→ What the task requires: For the records below, please print exactly and only the lines from the one with "أنه يتم انتهاكه. إذا" down to the one with "mạnh công tác", both ends included, omitting the pictures.

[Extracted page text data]
=== Begin Enclosure ===
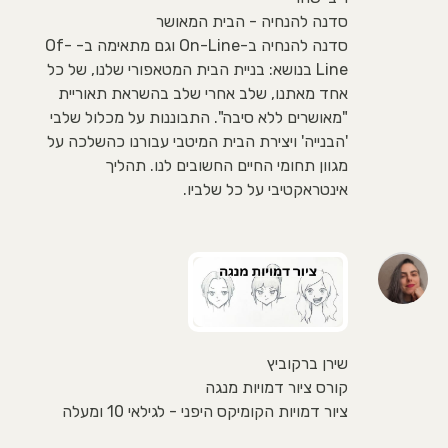
סדנה להנחיה - הבית המאושר
סדנה להנחיה ב-On-Line וגם מתאימה ב- Of-
Line בנושא: בניית הבית המטאפורי שלנו, של כל
אחד מאתנו, שלב אחרי שלב בהשראת תאוריית
"מאושרים ללא סיבה". התבוננות על מכלול שלבי
'הבנייה' ויצירת הבית המיטבי עבורנו כהשלכה על
מגוון תחומי החיים החשובים לנו. תהליך
אינטראקטיבי על כל שלביו.
שירן ברקוביץ
קורס ציור דמויות מנגה
ציור דמויות הקומיקס היפני - לגילאי 10 ומעלה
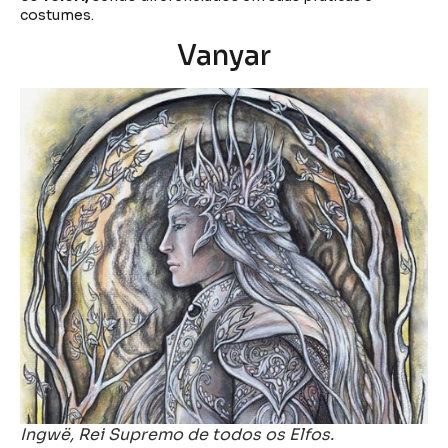
costumes.
Vanyar
Ingwë, Rei Supremo de todos os Elfos.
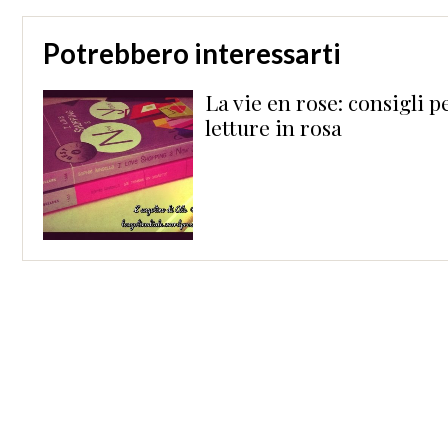
Potrebbero interessarti
La vie en rose: consigli p
letture in rosa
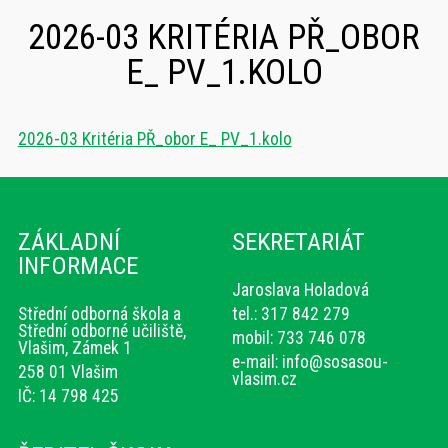
2026-03 KRITÉRIA PŘ_OBOR
E_ PV_1.KOLO
2026-03 Kritéria PŘ_obor E_ PV_1.kolo
ZÁKLADNÍ
SEKRETARIÁT
INFORMACE
Jaroslava Holadová
Střední odborná škola a
tel.: 317 842 279
Střední odborné učiliště,
mobil: 733 746 078
Vlašim, Zámek 1
e-mail:
info@sosasou-
258 01 Vlašim
vlasim.cz
IČ: 14 798 425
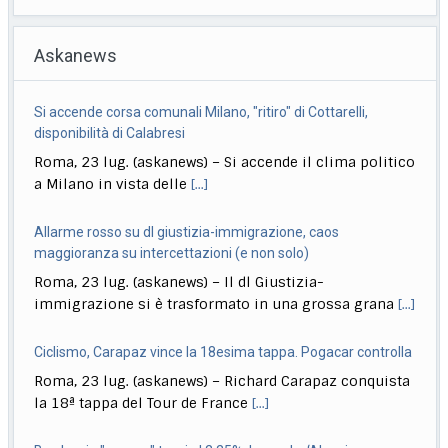
Askanews
Si accende corsa comunali Milano, "ritiro" di Cottarelli,
disponibilità di Calabresi
Roma, 23 lug. (askanews) – Si accende il clima politico
a Milano in vista delle
[...]
Allarme rosso su dl giustizia-immigrazione, caos
maggioranza su intercettazioni (e non solo)
Roma, 23 lug. (askanews) – Il dl Giustizia-
immigrazione si è trasformato in una grossa grana
[...]
Ciclismo, Carapaz vince la 18esima tappa. Pogacar controlla
Roma, 23 lug. (askanews) – Richard Carapaz conquista
la 18ª tappa del Tour de France
[...]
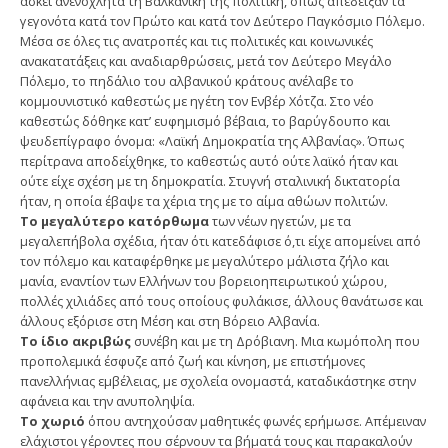
ασκεί ανενόχλητα τη Βαλκανική της πολιτική, όπως απέδειξαν τα
γεγονότα κατά τον Πρώτο και κατά τον Δεύτερο Παγκόσμιο Πόλεμο.
Μέσα σε όλες τις ανατροπές και τις πολιτικές και κοινωνικές
ανακατατάξεις και αναδιαρθρώσεις, μετά τον Δεύτερο Μεγάλο
Πόλεμο, το πηδάλιο του αλβανικού κράτους ανέλαβε το
κομμουνιστικό καθεστώς με ηγέτη τον Ενβέρ Χότζα. Στο νέο
καθεστώς δόθηκε κατ’ ευφημισμό βέβαια, το βαρύγδουπο και
ψευδεπίγραφο όνομα: «Λαϊκή Δημοκρατία της Αλβανίας». Όπως
περίτρανα αποδείχθηκε, το καθεστώς αυτό ούτε λαϊκό ήταν και
ούτε είχε σχέση με τη δημοκρατία. Στυγνή σταλινική δικτατορία
ήταν, η οποία έβαψε τα χέρια της με το αίμα αθώων πολιτών.
Το μεγαλύτερο κατόρθωμα
των νέων ηγετών, με τα
μεγαλεπήβολα σχέδια, ήταν ότι κατεδάφισε ό,τι είχε απομείνει από
τον πόλεμο και καταφέρθηκε με μεγαλύτερο μάλιστα ζήλο και
μανία, εναντίον των Ελλήνων του βορειοηπειρωτικού χώρου,
πολλές χιλιάδες από τους οποίους φυλάκισε, άλλους θανάτωσε και
άλλους εξόρισε στη Μέση και στη Βόρειο Αλβανία.
Το ίδιο ακριβώς
συνέβη και με τη Δρόβιανη. Μια κωμόπολη που
προπολεμικά έσφυζε από ζωή και κίνηση, με επιστήμονες
πανελλήνιας εμβέλειας, με σχολεία ονομαστά, καταδικάστηκε στην
αφάνεια και την ανυποληψία.
Το χωριό
όπου αντηχούσαν μαθητικές φωνές ερήμωσε. Απέμειναν
ελάχιστοι γέροντες που σέρνουν τα βήματά τους και παρακαλούν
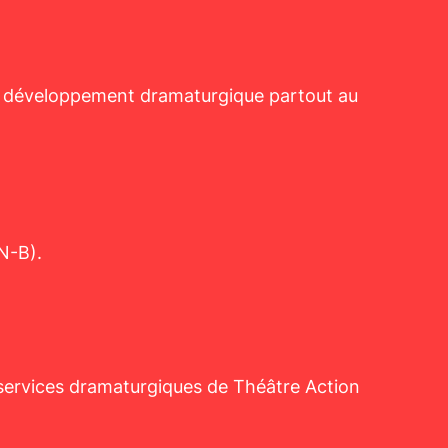
du développement dramaturgique partout au
N-B).
s services dramaturgiques de Théâtre Action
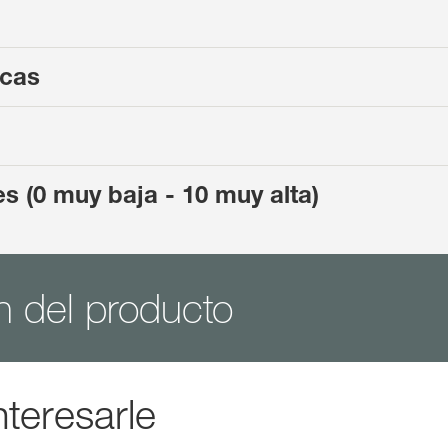
icas
s (0 muy baja - 10 muy alta)
n del producto
teresarle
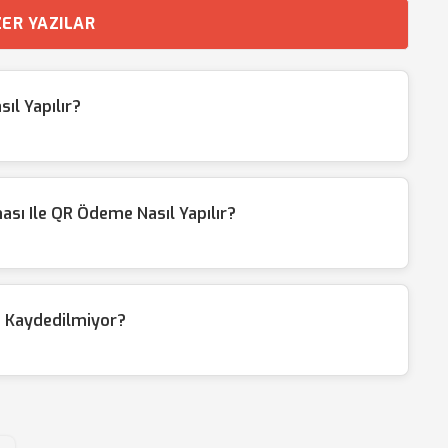
ER YAZILAR
ıl Yapılır?
ı Ile QR Ödeme Nasıl Yapılır?
n Kaydedilmiyor?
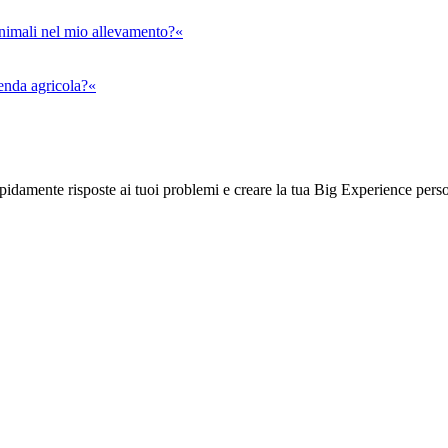
animali nel mio allevamento?«
ienda agricola?«
rapidamente risposte ai tuoi problemi e creare la tua Big Experience pers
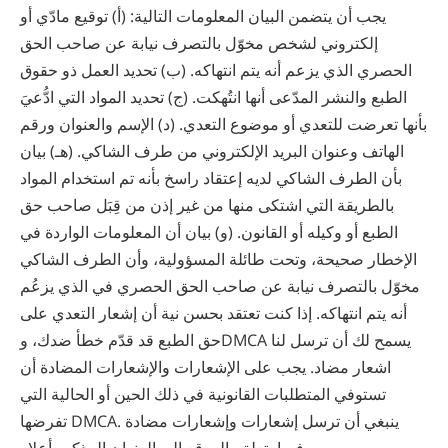
يجب أن يتضمن البيان المعلومات التالية: (أ) توقيع مادّي أو
إلكتروني لشخص مخوّل بالتصرف نيابة عن صاحب الحق
الحصري الذي يزعم أنه يتم انتهاكه. (ب) تحديد العمل ذو حقوق
الطبع والنشر المدّعى أنها انتُهكت. (ج) تحديد المواد التي ادُّعيَ
بأنها تعرضت للتعدي أو موضوع التعدي. (د) الإسم والعنوان ورقم
الهاتف وعنوان البريد الإلكتروني من طرف الشاكي. (هـ) بيان
بأن الطرف الشاكي لديه إعتقاد راسخ بأنه تم استخدام المواد
بالطريقة التي اشتكى منها من غير إذن من قِبَل صاحب حق
الطبع أو وكيله أو القانون. (و) بيان أن المعلومات الواردة في
الإخطار صحيحة، وتحت طائلة المسؤولية، وأن الطرف الشاكي
مخوّل بالتصرف نيابة عن صاحب الحق الحصري في الذي يزعُم
أنه يتم انتهاكه. إذا كنت تعتقد بحسن نية أن إشعار التعدي على
حق الطبع قد قدّم خطأ ضدك، وDMCA يسمح لك أن ترسل لنا
اشعار مضاد. يجب على الإشعارات والإشعارات المضادة أن
تستوفي المتطلبات القانونية في ذلك الحين أو الحالية التي
تفرضها DMCA. ينبغي أن ترسل إشعارات وإشعارات مضادة
فيما يتعلق بالموقع إلى العنوان المذكور أعلاه.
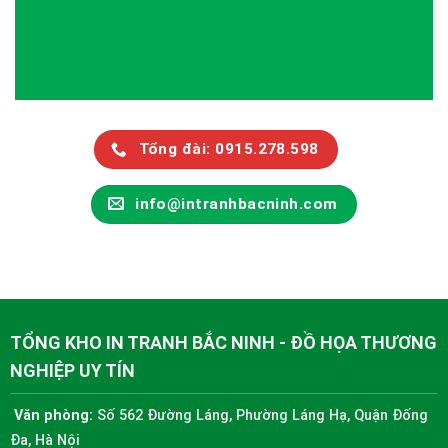
Tổng đài: 0915.278.598
info@intranhbacninh.com
TỔNG KHO IN TRANH BẮC NINH - ĐỒ HỌA THƯƠNG
NGHIỆP UY TÍN
Văn phòng:
Số 562 Đường Láng, Phường Láng Hạ, Quận Đống
Đa, Hà Nội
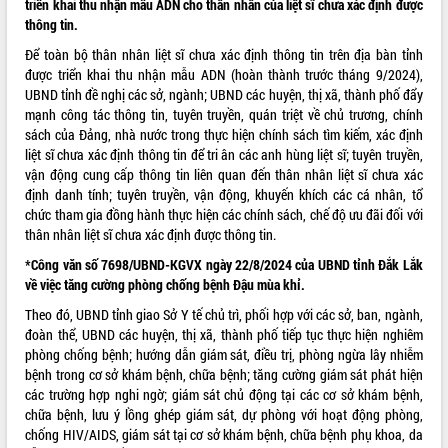
triển khai thu nhận mẫu ADN cho thân nhân của liệt sĩ chưa xác định được
thông tin.
VIDEO
Để toàn bộ thân nhân liệt sĩ chưa xác định thông tin trên địa bàn tỉnh
Không có file video nào để phát.
được triển khai thu nhận mẫu ADN (hoàn thành trước tháng 9/2024),
UBND tỉnh đề nghị các sở, ngành; UBND các huyện, thị xã, thành phố đẩy
ALBUM ẢNH
mạnh công tác thông tin, tuyên truyền, quán triệt về chủ trương, chính
sách của Đảng, nhà nước trong thực hiện chính sách tìm kiếm, xác định
liệt sĩ chưa xác định thông tin để tri ân các anh hùng liệt sĩ; tuyên truyền,
vận động cung cấp thông tin liên quan đến thân nhân liệt sĩ chưa xác
định danh tính; tuyên truyền, vận động, khuyến khích các cá nhân, tổ
chức tham gia đồng hành thực hiện các chính sách, chế độ ưu đãi đối với
thân nhân liệt sĩ chưa xác định được thông tin.
*Công văn số 7698/UBND-KGVX ngày 22/8/2024 của UBND tỉnh Đắk Lắk
về việc tăng cường phòng chống bệnh Đậu mùa khỉ.
LIÊN KẾT WEB
Theo đó, UBND tỉnh giao Sở Y tế chủ trì, phối hợp với các sở, ban, ngành,
đoàn thể, UBND các huyện, thị xã, thành phố tiếp tục thực hiện nghiêm
phòng chống bệnh; hướng dẫn giám sát, điều trị, phòng ngừa lây nhiễm
bệnh trong cơ sở khám bệnh, chữa bệnh; tăng cường giám sát phát hiện
các trường hợp nghi ngờ; giám sát chủ động tại các cơ sở khám bệnh,
THỐNG KÊ TRUY CẬP
chữa bệnh, lưu ý lồng ghép giám sát, dự phòng với hoạt động phòng,
chống HIV/AIDS, giám sát tại cơ sở khám bệnh, chữa bệnh phụ khoa, da
Hôm nay:
22853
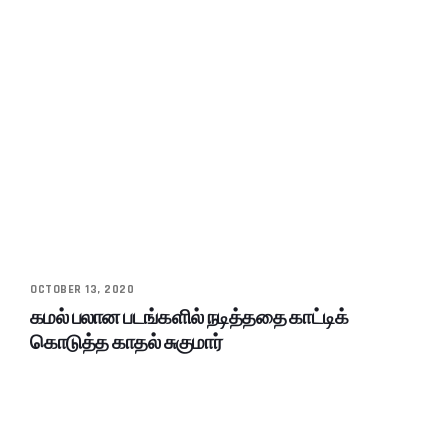
OCTOBER 13, 2020
கமல் பலான படங்களில் நடித்ததை காட்டிக்
கொடுத்த காதல் சுகுமார்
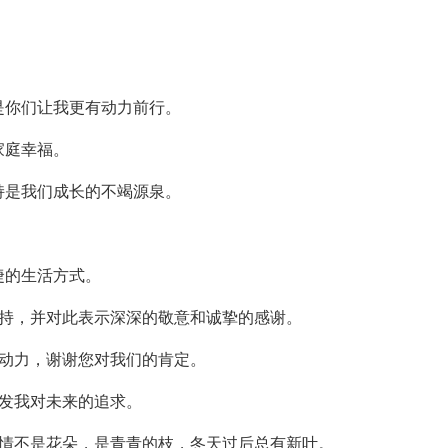
是你们让我更有动力前行。
家庭幸福。
持是我们成长的不竭源泉。
捷的生活方式。
支持，并对此表示深深的敬意和诚挚的感谢。
的动力，谢谢您对我们的肯定。
启发我对未来的追求。
温情不是花朵，是青青的枝，冬天过后总有新叶。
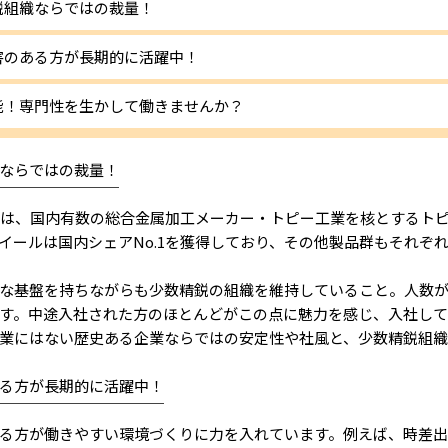
鋭組織ならではの裁量！
害のある方が長期的に活躍中！
能！専門性を生かして働きませんか？
ならではの裁量！
￣￣￣￣￣￣￣￣
は、国内有数の総合金属加工メーカー・トピー工業を核とするト
イールは国内シェアNo.1を獲得しており、その他製品群もそれぞ
な基盤を持ちながらも少数精鋭の組織を維持していること。人数が
す。中途入社された方のほとんどがこの点に魅力を感じ、入社して
業にはない歴史ある企業ならではの安定性や社風と、少数精鋭組織
る方が長期的に活躍中！
￣￣￣￣￣￣￣￣￣￣￣
る方が働きやすい環境づくりに力を入れています。例えば、時差出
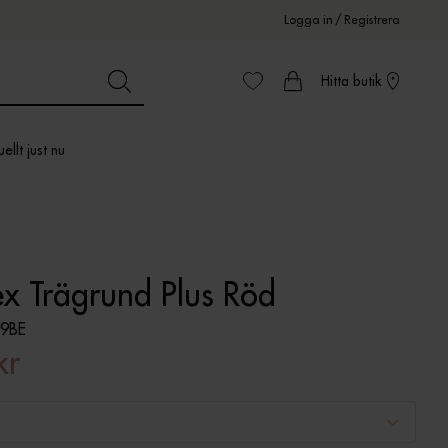
Logga in
/
Registrera
Hitta butik
ellt just nu
ex Trägrund Plus Röd
9BE
kr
=== End Enclosure ===
→ Answer to this task:
أنه يتم انتهاكه. إذا كنت تعتقد بحسن نية أن إشعار التعدي على
حق الطبع قد قدّم خطأ ضدك، وDMCA يسمح لك أن ترسل لنا
اشعار مضاد. يجب على الإشعارات والإشعارات المضادة أن
تستوفي المتطلبات القانونية في ذلك الحين أو الحالية التي
تفرضها DMCA. ينبغي أن ترسل إشعارات وإشعارات مضادة
فيما يتعلق بالموقع إلى العنوان المذكور أعلاه.
Tổng đài: 0915.278.598
info@intranhbacninh.com
TỔNG KHO IN TRANH BẮC NINH - ĐỒ HỌA THƯƠNG
NGHIỆP UY TÍN
Văn phòng:
Số 562 Đường Láng, Phường Láng Hạ, Quận Đống
Đa, Hà Nội
triển khai thu nhận mẫu ADN cho thân nhân của liệt sĩ chưa xác định được
thông tin.
VIDEO
Để toàn bộ thân nhân liệt sĩ chưa xác định thông tin trên địa bàn tỉnh
Không có file video nào để phát.
được triển khai thu nhận mẫu ADN (hoàn thành trước tháng 9/2024),
UBND tỉnh đề nghị các sở, ngành; UBND các huyện, thị xã, thành phố đẩy
ALBUM ẢNH
mạnh công tác thông tin, tuyên truyền, quán triệt về chủ trương, chính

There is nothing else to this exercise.